“Tangible Relics”: An Introduction to Gay and Lesbian Historic Sites
“A past lacking tangible relics seems too tenuous to be credible.”
–David Lowenthal, The Past Is a Foreign Country
I can’t remember a time when I wasn’t attracted to historic places. As a child, my parents didn’t have to drag me to Civil War battlefields and historic house museums; I went willingly. As an adult, my first professional job was at a restored historic village. I still think a vacation is incomplete unless I’ve taken in at least one town that time forgot. Once asked about my favorite magazines, I named Preservation – the magazine of the National Trust for Historic Preservation – at the top of my list. Judging from the popularity of places like Plimoth Plantation and Colonial Williamsburg, there are a lot of other people out there like me.
But one thing that historic sites and travel guides never taught me was about a most important part of myself – my heritage as a gay person in this country. If it weren’t for the work of lesbian and gay historians in the past few decades, queer history would be buried, right where many homophobic people would like it to be. Even in the late 1990s, when I first compiled a print guide called The Queerest Places (published by Holt 12 years ago; now out of print), many gay people I spoke to were unaware that they had any significant collective history at all. “That’ll be a short book!” one lesbian actually said to me when I told her about the project. On the contrary, I found an abundance of historic sites related to lesbian, gay, bisexual, and transgender history. Some were popular tourist attractions that had never been written about from a queer perspective. Others were sites that had not been written about at all. Still others no longer existed, victims of time or urban renewal projects. Now, the age of blogging seems the perfect time to revive and expand my project.

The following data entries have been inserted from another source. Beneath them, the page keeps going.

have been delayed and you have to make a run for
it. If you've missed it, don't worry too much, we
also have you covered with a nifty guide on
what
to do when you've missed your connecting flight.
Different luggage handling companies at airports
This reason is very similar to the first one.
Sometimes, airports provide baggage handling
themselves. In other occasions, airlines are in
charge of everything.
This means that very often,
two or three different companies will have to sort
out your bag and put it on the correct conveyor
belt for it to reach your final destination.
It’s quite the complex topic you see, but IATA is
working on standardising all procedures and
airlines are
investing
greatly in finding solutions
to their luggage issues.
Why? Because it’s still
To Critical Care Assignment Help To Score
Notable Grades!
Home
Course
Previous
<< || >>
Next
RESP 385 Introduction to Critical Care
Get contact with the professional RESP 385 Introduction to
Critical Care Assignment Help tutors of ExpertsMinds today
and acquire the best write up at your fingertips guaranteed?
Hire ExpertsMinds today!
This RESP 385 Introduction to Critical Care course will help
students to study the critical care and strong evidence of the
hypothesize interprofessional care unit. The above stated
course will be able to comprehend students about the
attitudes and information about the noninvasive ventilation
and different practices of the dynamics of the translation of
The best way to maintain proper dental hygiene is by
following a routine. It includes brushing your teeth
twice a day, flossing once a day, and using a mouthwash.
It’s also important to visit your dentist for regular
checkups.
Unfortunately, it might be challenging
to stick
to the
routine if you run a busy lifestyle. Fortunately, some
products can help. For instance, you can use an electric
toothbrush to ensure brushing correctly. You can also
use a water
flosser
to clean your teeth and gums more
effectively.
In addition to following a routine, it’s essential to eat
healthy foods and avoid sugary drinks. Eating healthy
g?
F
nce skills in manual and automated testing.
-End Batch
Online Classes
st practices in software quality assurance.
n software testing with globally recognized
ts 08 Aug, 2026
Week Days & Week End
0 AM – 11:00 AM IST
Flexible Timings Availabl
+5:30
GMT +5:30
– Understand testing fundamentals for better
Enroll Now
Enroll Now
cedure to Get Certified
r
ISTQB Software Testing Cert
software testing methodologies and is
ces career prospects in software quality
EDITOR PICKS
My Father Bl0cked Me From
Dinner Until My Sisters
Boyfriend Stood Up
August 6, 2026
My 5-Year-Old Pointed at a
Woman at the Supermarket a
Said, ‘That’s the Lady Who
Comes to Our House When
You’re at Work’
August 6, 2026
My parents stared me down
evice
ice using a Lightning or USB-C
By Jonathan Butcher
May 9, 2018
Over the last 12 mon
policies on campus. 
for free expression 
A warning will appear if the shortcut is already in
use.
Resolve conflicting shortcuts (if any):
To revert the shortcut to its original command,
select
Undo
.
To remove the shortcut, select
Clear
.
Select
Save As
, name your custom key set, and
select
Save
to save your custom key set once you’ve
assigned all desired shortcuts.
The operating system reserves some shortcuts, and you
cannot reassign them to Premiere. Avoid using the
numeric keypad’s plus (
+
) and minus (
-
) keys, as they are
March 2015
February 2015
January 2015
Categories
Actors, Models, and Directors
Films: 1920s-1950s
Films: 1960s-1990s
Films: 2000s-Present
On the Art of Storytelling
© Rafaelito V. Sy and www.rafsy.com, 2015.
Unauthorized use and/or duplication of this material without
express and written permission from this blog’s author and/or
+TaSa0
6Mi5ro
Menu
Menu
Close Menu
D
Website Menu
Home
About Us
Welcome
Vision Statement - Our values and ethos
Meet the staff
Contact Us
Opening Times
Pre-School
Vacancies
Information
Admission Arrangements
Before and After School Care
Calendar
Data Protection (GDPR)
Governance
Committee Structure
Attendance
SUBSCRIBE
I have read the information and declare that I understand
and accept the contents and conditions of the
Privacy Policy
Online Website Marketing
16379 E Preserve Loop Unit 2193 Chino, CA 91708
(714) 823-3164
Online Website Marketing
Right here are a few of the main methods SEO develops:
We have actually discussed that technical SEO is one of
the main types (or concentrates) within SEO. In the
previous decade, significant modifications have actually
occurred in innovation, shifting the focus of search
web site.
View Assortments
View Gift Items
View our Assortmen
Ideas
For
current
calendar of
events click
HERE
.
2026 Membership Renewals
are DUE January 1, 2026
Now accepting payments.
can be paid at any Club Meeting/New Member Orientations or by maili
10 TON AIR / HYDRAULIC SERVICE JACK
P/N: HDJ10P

For my purposes, I define a “historic site” as any house, structure, or geographic location with an association to an historic queer person or event. A site need not be listed on the National Register of Historic Places, nor does a structure need to be still standing to be included in this study. By “queer” I mean individuals of gay, lesbian, or bisexual orientation, either of an affectional or sexual nature, and also transgendered people.
Some folks will undoubtedly find this site and snort, “Hrmph! Herman Melville’s gay? Where’s her proof?” I don’t always have the kind of evidence that would hold up in a court of law or that traditional (heterosexual) scholars would accept. In fact, I don’t actually believe that “proof” of gay or lesbian sexual relations is required to reclaim a historical figure as queer, any more than “proof” of heterosexual intercourse is required to name a person straight. The very idea that we need “proof” assumes that being queer is “wrong” and that to “accuse” someone of homosexuality is a terrible thing to do.
Like others investigating the queer past, I have had to devise an alternate detective system. Because lesbians and gay men have had to hide for such a long time, many of the rules of evidence simply don’t apply. Something as seemingly cut-and-dried as heterosexual marriage and children, for example, can’t rule out that someone was gay – how many of your gay friends were in heterosexual marriages once, too? In claiming people as queer, I look at how they lived their lives – their friends and community, their work, their relationships. And yes, I sometimes rely on rumor and gossip, which has been called the “oral history” of queer people.
So welcome, read and learn, suggest sites you’ve visited, and come back often to explore some of the “tangible relics” of the queer past.